**SELECTED EXCERPT**:
Skip to content
Advertisement

Clone a python virtualenv to an offline server

Hi I want to clone a python virtualenv to a server that’s not connected to the internet, I searched different forums but didn’t find a clear answer. Here are the methods I found and the problems I have with each :

Methode 1 : (safest but most time consuming)

Save all the libraries via a pip freeze > requierments.txt then go download each one manually and store them in a directory. Copy this directory to the offline server, then create a new virtualenv in the offline server, and install all requirements from the files downloaded. To avoid downloading each one by hand I used pip download -r requirements.txt -d wheelfiles in the source machine, but I couldn’t find a way to install all the packages in one command. But I could use a script with a loop to go through each one. The problem is when even the source server doesn’t have internet connection to download these packages.

Methode 2 : (less recommended but I didn’t understand why)

Is to simply copy the virtualenv directory with all its files to the offline machine, both machines should have apparently the same Python version, and you’ll have to manually modify some hardcoded paths for example modifying all files containing sourceserveruser1devvirtualenv with targetserveruser4devvirtualenv Usually the files to modify start with activate* or pip*. But this method is said to be not recommended but I don’t understand why.

Also if this method work without problems, can I copy the virtualenv folder from a linux server to a windows server and vice versa ?

Advertisement

Answer

You can install all the requirements using

pip install -r requirements.txt

which means the options are:

  1. pip freeze > requirements.txt
  2. pip download -r requirements.txt -d wheelfiles
  3. pip install -r requirements.txt --no-index --find-links path/to/wheels

or

  1. Ensure target machine is the same architecture, OS, and Python version
  2. Copy virtual environment
  3. Modify various hardcoded paths in files

It should be clear why the former is preferred, especially as it is completely independent of Python version, machine architecture, OS, etc.

Additionally, the former means that the requirements.txt can be committed to source control in order to recreate the environment on demand on any machine, including by other people and when the original machine or copy of the virtual environment is not available. In terms of size, the requirements.txt file is also significantly smaller than an entire virtual environment.

**MATERIAL SUPPLIED**:
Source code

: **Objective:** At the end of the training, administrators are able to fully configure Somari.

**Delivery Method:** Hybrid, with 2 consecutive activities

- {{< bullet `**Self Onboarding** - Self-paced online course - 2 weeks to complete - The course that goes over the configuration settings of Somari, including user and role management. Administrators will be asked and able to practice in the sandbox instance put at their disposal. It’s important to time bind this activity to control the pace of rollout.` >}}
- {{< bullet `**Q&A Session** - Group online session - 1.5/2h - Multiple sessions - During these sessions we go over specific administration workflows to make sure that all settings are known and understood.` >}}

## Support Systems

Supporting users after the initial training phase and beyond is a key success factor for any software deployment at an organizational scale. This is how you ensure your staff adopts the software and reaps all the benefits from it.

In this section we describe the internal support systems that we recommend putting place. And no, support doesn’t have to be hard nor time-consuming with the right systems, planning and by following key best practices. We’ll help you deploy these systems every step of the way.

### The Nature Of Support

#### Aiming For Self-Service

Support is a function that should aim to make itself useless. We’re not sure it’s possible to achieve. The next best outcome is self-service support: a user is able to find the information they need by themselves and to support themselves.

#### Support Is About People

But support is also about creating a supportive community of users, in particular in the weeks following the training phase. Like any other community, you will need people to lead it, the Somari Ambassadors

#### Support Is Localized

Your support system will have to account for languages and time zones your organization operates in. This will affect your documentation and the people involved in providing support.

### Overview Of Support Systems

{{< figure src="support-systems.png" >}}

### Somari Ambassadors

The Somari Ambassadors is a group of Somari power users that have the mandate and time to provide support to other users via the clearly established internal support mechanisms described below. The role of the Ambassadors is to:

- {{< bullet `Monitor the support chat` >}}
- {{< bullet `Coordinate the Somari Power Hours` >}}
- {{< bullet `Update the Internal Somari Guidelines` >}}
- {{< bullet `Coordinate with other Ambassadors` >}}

**ACTIVITY**:
In the post about cloning a Python virtualenv to an offline server, what three things does the answer say must match on the target machine before copying the virtual environment? The data after the text are separate material, unrelated to it.

**YOUR SOLUTION**:
The architecture, the OS, and the Python version.